Rates are so low..…time for the “A” word?
The dreaded “A” word…. Annuities.
The Civid-19 outbreak has shown us once again – whether one is a republican or democrat – that an equally appealing option to deal with a weak economy is to lower interest rates.
So, here we are with incredibly low interest rates. So low, many will claim they cannot go lower. I think I heard the same whine back in 2002 and 2008, yet here we are.
How low can they go? We have never seen it in our lifetimes, but they could go negative. And boy will that mess with our economic system. In the meantime, we must manage our portfolios with very low yields on fixed income instruments. What to do?
This brings us to Annuities. Normally, I hate the word because it is associated with hidden fees, tax promises, and salesmanship. Lots of salesmanship. However, Annuities (and I am talking Immediate Pay Fixed Annuities only – as plain vanilla as you can get) do offer something you cannot find in a fixed income security….…mortality credits.
Mortality Credits is just a fancy actuarial term to help one understand that when you buy an annuity, you are buying along with many other folks and entering a risk pool.
This risk pool is a good thing from the perspective of an annuity buyer. The insurance company will make an estimate as to the “average” lifespan in the pool and can issue annuities that pay for your entire lifetime. This will work out great if you live for many years, but not so great if you pass before the “average” lifespan. This is risk pooling/sharing at work.
The result is that the insurance company can offer a more generous yield than you can find by investing in the bond market. It is not magic. It is not investment acumen. It is mortality credits.

Layout element listing
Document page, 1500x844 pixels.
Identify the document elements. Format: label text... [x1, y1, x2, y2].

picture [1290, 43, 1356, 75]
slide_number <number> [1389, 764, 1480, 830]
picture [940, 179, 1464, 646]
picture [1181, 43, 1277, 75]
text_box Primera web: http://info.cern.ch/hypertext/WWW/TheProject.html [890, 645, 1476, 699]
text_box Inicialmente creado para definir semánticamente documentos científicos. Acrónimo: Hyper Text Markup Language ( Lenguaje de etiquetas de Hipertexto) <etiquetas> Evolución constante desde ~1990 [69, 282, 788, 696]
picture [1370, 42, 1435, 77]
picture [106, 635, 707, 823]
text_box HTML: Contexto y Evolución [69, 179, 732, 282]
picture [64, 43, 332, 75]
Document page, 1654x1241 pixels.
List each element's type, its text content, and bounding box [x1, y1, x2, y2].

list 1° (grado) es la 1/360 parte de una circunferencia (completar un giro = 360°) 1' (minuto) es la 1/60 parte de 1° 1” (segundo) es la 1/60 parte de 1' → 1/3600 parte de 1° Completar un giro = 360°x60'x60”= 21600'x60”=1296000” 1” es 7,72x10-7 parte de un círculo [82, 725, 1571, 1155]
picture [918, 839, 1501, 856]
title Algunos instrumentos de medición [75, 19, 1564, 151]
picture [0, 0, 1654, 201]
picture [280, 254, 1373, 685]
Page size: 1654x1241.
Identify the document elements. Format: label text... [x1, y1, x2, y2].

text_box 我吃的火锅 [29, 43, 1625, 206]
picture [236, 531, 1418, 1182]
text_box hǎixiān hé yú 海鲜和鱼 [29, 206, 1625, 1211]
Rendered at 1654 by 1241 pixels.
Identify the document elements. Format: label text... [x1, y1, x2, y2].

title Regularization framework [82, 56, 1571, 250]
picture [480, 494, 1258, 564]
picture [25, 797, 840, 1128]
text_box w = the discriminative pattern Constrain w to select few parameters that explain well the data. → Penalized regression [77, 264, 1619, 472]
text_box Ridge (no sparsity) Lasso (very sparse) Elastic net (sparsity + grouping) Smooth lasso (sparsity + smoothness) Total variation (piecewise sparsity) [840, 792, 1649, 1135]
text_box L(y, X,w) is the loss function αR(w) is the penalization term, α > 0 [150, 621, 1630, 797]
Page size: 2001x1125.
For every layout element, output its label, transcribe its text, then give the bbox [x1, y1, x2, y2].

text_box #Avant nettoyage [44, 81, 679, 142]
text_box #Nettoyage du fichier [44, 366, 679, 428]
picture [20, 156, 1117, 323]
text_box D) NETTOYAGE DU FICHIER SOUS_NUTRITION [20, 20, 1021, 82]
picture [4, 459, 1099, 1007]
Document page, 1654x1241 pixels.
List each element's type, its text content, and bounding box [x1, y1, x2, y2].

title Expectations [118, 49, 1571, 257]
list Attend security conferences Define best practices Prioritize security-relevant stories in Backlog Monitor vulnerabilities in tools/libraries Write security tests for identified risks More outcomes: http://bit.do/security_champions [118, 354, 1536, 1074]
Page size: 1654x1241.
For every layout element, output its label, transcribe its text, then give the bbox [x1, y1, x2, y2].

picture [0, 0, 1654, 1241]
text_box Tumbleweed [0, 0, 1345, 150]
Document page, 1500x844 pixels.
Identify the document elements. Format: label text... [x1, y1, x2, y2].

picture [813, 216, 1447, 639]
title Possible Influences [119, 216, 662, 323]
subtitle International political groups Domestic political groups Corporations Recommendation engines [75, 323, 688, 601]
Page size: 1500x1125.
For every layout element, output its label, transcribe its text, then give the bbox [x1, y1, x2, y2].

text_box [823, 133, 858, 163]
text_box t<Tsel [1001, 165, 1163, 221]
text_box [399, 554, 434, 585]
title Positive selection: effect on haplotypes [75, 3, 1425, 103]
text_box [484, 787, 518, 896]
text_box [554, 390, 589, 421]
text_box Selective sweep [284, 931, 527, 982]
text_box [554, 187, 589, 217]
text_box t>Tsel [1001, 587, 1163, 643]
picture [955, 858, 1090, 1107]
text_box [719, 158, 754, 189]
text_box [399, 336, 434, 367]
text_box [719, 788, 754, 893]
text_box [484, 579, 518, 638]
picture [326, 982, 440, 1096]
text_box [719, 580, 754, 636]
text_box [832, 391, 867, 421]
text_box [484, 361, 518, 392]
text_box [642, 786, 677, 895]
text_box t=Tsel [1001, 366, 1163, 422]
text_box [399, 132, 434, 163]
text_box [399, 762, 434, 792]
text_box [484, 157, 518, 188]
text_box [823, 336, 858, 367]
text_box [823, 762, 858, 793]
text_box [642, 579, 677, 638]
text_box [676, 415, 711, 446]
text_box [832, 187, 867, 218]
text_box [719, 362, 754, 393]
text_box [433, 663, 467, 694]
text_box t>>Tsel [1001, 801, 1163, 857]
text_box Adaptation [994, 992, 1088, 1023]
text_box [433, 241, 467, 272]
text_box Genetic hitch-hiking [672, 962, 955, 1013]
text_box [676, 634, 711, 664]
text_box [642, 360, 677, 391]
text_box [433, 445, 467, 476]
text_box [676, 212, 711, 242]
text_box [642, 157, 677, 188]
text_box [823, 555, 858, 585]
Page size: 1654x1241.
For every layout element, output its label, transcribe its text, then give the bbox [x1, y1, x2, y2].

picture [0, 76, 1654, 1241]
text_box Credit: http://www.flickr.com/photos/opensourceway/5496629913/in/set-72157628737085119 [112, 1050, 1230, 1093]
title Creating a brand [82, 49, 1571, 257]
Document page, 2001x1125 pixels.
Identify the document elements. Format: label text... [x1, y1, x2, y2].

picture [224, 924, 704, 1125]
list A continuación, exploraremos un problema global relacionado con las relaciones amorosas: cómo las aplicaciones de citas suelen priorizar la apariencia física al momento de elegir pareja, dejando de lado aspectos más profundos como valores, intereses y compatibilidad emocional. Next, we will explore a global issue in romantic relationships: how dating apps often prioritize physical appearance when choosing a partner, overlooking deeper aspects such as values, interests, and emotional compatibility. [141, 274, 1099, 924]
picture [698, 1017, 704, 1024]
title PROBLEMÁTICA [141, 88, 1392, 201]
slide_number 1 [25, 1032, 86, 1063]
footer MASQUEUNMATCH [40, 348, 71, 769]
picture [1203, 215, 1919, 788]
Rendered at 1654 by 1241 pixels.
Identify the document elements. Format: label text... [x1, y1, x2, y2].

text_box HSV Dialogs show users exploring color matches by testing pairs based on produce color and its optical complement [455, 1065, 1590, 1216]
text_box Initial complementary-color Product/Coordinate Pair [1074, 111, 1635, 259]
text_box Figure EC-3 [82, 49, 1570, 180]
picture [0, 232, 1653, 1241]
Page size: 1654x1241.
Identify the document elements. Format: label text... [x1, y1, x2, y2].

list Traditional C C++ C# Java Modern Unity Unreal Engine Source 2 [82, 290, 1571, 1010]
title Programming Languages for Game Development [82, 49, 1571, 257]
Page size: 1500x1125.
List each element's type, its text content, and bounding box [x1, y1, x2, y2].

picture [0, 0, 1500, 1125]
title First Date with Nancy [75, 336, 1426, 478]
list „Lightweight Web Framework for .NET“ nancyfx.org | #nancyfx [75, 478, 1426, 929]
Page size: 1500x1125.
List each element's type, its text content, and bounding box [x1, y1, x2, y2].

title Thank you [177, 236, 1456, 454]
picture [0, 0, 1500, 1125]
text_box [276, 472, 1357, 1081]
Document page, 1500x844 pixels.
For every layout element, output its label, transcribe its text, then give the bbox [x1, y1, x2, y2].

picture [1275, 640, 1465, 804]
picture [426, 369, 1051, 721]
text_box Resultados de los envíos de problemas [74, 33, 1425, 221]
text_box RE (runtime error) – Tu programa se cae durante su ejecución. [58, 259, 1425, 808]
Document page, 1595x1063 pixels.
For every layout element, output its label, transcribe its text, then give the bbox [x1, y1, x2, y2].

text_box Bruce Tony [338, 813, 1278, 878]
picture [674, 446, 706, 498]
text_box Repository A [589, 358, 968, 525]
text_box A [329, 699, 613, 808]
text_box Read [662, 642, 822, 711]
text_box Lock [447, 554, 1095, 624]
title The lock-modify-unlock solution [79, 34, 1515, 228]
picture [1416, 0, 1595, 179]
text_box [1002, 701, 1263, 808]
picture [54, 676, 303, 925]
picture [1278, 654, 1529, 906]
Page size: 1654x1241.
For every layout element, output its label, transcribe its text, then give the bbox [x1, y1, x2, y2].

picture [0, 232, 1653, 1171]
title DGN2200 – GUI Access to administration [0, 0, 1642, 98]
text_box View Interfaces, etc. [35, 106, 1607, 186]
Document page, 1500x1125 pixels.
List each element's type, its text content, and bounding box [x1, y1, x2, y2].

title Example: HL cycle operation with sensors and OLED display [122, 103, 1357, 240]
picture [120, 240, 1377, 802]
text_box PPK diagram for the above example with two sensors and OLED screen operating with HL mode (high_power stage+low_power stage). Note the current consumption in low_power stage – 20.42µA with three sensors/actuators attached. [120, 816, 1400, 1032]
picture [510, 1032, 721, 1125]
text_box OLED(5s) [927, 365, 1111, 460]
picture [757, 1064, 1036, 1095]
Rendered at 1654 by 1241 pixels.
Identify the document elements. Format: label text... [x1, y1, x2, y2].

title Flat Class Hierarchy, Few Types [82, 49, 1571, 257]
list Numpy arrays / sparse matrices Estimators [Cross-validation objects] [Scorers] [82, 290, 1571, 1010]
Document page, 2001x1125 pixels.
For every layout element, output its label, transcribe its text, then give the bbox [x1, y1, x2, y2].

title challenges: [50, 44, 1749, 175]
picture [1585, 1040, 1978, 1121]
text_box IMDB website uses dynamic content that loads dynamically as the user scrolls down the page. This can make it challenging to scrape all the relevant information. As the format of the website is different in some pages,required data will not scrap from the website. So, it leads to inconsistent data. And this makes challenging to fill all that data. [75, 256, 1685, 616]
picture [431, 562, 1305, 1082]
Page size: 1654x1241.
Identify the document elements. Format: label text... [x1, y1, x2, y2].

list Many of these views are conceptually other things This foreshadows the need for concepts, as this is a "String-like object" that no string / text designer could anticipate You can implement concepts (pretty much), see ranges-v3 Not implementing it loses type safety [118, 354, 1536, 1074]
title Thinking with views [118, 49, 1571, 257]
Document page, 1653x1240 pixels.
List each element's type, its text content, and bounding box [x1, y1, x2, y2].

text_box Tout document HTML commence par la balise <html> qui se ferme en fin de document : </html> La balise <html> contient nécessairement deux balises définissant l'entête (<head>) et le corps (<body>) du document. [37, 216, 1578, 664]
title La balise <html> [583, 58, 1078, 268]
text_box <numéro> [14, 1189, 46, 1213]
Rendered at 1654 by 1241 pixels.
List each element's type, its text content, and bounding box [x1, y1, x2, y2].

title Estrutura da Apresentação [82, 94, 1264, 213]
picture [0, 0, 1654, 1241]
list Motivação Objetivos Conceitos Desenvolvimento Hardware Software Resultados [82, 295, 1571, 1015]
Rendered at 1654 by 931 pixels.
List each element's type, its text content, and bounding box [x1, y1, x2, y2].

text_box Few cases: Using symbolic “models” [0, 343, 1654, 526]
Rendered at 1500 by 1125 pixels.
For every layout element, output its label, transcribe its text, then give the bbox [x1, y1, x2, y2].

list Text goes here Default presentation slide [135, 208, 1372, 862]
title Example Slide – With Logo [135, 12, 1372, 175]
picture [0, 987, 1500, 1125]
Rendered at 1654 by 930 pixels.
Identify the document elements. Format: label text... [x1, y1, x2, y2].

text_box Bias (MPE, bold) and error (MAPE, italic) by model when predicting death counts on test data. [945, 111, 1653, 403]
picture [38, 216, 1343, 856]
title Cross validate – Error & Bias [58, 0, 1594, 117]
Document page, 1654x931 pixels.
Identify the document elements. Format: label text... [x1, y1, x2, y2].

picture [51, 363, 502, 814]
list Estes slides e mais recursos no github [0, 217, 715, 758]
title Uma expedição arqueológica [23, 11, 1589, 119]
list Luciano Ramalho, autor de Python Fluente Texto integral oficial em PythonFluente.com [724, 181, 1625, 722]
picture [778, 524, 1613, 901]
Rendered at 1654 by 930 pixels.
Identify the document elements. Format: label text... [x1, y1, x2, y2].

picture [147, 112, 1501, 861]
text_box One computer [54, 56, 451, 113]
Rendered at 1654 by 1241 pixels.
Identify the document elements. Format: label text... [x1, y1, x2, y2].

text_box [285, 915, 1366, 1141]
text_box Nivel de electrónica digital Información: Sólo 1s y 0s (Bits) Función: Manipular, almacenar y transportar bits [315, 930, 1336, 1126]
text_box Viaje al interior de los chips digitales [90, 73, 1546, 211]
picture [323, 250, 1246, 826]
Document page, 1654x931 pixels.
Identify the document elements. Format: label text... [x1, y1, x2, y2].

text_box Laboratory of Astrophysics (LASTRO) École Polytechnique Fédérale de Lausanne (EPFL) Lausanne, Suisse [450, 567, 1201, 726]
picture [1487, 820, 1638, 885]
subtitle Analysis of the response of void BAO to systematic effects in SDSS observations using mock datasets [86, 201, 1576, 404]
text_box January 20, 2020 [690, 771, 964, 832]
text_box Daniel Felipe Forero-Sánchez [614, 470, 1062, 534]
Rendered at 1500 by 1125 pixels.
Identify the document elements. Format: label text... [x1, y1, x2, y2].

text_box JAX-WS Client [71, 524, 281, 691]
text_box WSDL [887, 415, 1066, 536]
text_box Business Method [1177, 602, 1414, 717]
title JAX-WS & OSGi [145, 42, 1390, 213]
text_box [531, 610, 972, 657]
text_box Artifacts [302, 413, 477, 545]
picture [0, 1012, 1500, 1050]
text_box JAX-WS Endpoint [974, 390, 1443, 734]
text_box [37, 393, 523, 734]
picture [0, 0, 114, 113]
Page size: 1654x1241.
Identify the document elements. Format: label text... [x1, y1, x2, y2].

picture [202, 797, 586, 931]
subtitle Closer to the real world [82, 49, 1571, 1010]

Short task 1 — Update the listing from its start through the line containing "text_box hǎixiān hé", changing "Identify" to "Locate" and leaving everything else unchanged.
Short task 2 — Give what follows in the article on annuities.
The article on annuities has no connection to the listing.

Task answer 1 —
Document page, 1500x844 pixels.
Locate the document elements. Format: label text... [x1, y1, x2, y2].

picture [1290, 43, 1356, 75]
slide_number <number> [1389, 764, 1480, 830]
picture [940, 179, 1464, 646]
picture [1181, 43, 1277, 75]
text_box Primera web: http://info.cern.ch/hypertext/WWW/TheProject.html [890, 645, 1476, 699]
text_box Inicialmente creado para definir semánticamente documentos científicos. Acrónimo: Hyper Text Markup Language ( Lenguaje de etiquetas de Hipertexto) <etiquetas> Evolución constante desde ~1990 [69, 282, 788, 696]
picture [1370, 42, 1435, 77]
picture [106, 635, 707, 823]
text_box HTML: Contexto y Evolución [69, 179, 732, 282]
picture [64, 43, 332, 75]
Document page, 1654x1241 pixels.
List each element's type, its text content, and bounding box [x1, y1, x2, y2].

list 1° (grado) es la 1/360 parte de una circunferencia (completar un giro = 360°) 1' (minuto) es la 1/60 parte de 1° 1” (segundo) es la 1/60 parte de 1' → 1/3600 parte de 1° Completar un giro = 360°x60'x60”= 21600'x60”=1296000” 1” es 7,72x10-7 parte de un círculo [82, 725, 1571, 1155]
picture [918, 839, 1501, 856]
title Algunos instrumentos de medición [75, 19, 1564, 151]
picture [0, 0, 1654, 201]
picture [280, 254, 1373, 685]
Page size: 1654x1241.
Locate the document elements. Format: label text... [x1, y1, x2, y2].

text_box 我吃的火锅 [29, 43, 1625, 206]
picture [236, 531, 1418, 1182]
text_box hǎixiān hé yú 海鲜和鱼 [29, 206, 1625, 1211]

Task answer 2 —
As with almost anything in life, there are two sides to the same story. Normally the negatives of annuities often outweigh their positives. However, with yields dropping to such low levels, the positives of mortality credits may tip the balance back in favor of an appropriate allocation to annuities. (It all depends on your unique situation.)
So please do not have a preconceived notion about this investment option (annuities). The risk return balance among financial instruments may have changed, and it may be time to look outside the box and look at the “A” word.
This is being provided for informational purposes only and should not be construed as a recommendation to buy or sell any specific securities. The views expressed are those of Southern Investment Management Collective (SIMC) and do not necessarily reflect the views of Mutual Advisors, LLC or any of its affiliates. SIMC, nor any of its members, are tax accountants or legal attorneys, and do not provide tax or legal advice. For tax or legal advice, you should consult your tax or legal professional. Investment advisory services offered through Mutual Advisors, LLC DBA Southern Investment Management Collective, a SEC registered investment adviser.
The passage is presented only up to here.